How do I show that $$\lim_{n\to\infty}\frac{1}{n}\sum_{k=1}^{n}\frac{n!}{(n-k)!n^{k}}=0?$$ I read that $\sum_{k=1}^{n}\frac{n!}{(n-k)!n^{k}}$ grows asymptotically like $\sqrt{\pi n/2}$. So from this, the result follows. However, I have no idea how to analyse the asympotic behaviour. Maybe there is a way to avoid it?
Any suggestions are greatly appreciated!
On
By using the Gaussian integral relation for the $\Gamma$-function, it is easily derived that $$\frac{1}{n} \sum_{k=0}^n \binom{n}{k} \frac{k!}{n^k} = \int_0^\infty e^{-n \, t}(1+t)^n \, dt $$ To get a rigorous asymptotic expansion, one writes $u=e^{-t}(1+t)$ and then uses properties about the Lambert-W function around a branch point. However, to keep it simple, notice that $(1+t)e^{-t} < \text{sech}(a\,t) $ for all $t>0$ for $a$ less than about 0.7655. Then the integral can be bounded as
$$\int_0^\infty e^{-n \, t}(1+t)^n \, dt < \int_0^\infty \text{sech}^n(a\,t)dt = \frac{1}{a} \int_0^\infty \text{sech}^n(t)dt$$ $$=\frac{\sqrt{\pi}}{2a}\frac{\Gamma(n/2)}{\Gamma(1/2+n/2)} \sim \frac{\sqrt{\pi}}{2a} n^{-1/2}.$$
It's now obvious that the limit will be zero.
If you want to avoid tools like Stirling, here's one easy way: let's look at each summand.

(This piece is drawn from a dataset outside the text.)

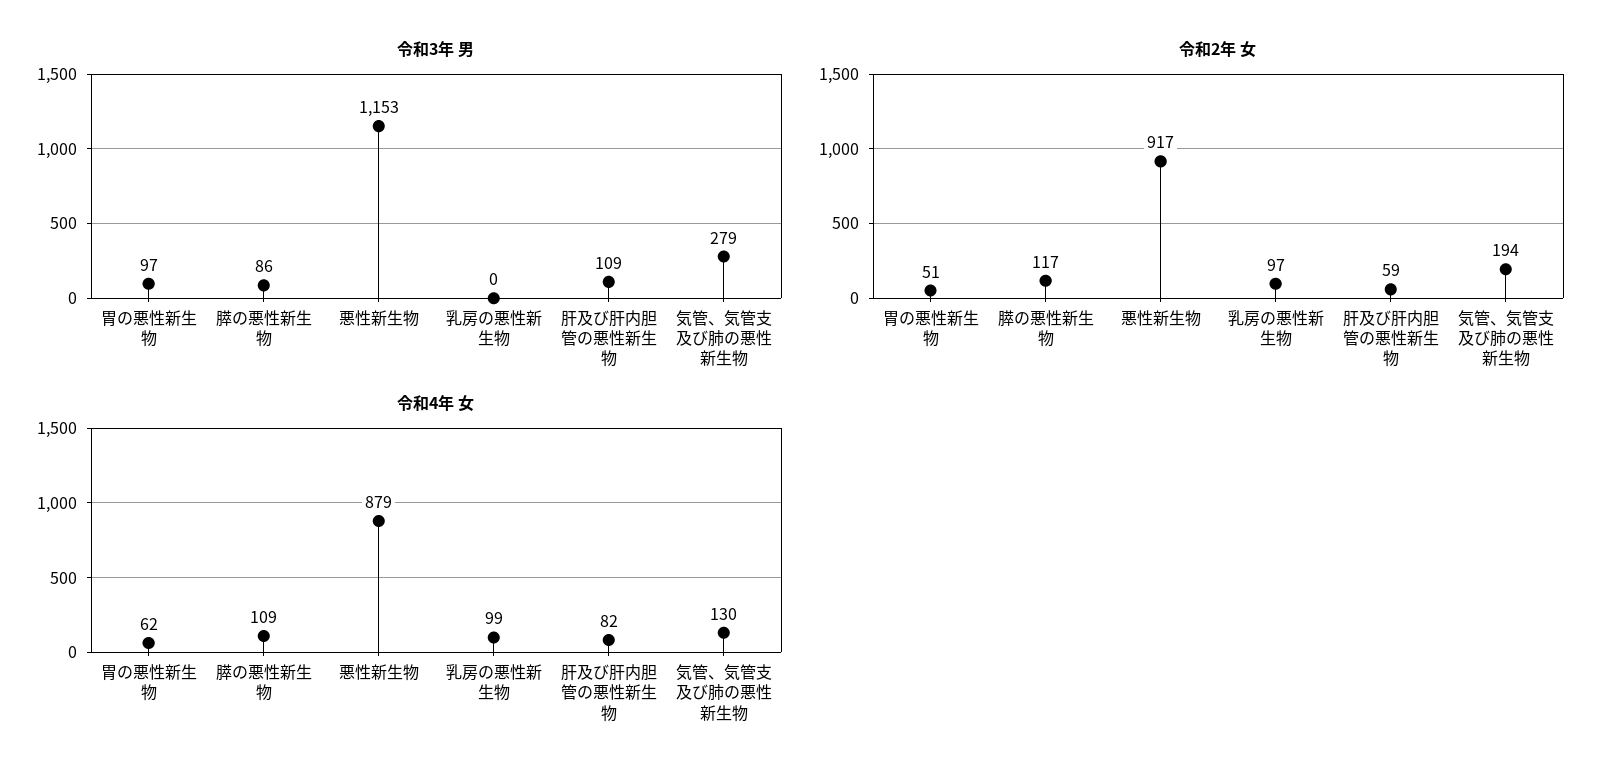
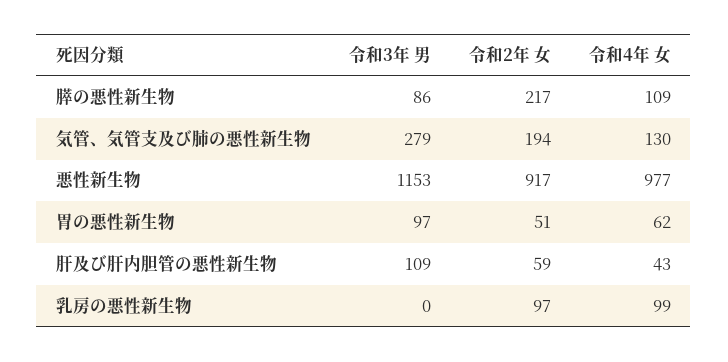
令和2年 女, 膵の悪性新生物: 117 -> 217
令和4年 女, 悪性新生物: 879 -> 977
令和4年 女, 肝及び肝内胆管の悪性新生物: 82 -> 43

You have \begin{equation} \frac{n!}{(n-k)!n^k}=\frac{n}{n}\cdot \frac{n-1}{n}\cdot\ldots\cdot \frac{n-k+1}{n}=\prod_{i=1}^{k-1} \bigg(1-\frac{i}{n}\bigg). \end{equation} Using the easy inequality $1-x\leq e^{-x}$, this is at most \begin{equation} \prod_{i=1}^{k-1} \exp\bigg(-\frac{i}{n}\bigg)=\exp\bigg(\sum_{i=1}^{k-1} -i/n\bigg). \end{equation} Using standard expressions for sums of arithmetic series, this is $\exp(-\Theta(k^2/n))$ for any $k$. So for any $k\geq C\sqrt{n\ln n}$ for some absolute constant $C$, this is at most $1/\sqrt{n}$.
Now, breaking the sum into terms that are at most $C\sqrt{n\ln n}$ and those that are above this, the former are all at most $1$, while the latter are at most $1/\sqrt{n}$. Therefore, the contribution of the former terms is at most $O(\sqrt{n\ln n})$ (as there are that many terms and are all at most $1$), while the contribution of the latter terms is at most $O(\sqrt{n})$ (as there are at most $n$ such terms and they all contribute at most $1/\sqrt{n}$). As a result, the sum is $O(\sqrt{n \ln n})$, and so dividing by $n$ makes the total expression $O(\sqrt{\ln n/n})$, proving the limit is zero. This is off by your known estimate by a logarithmic factor, but uses no high-powered tools at all.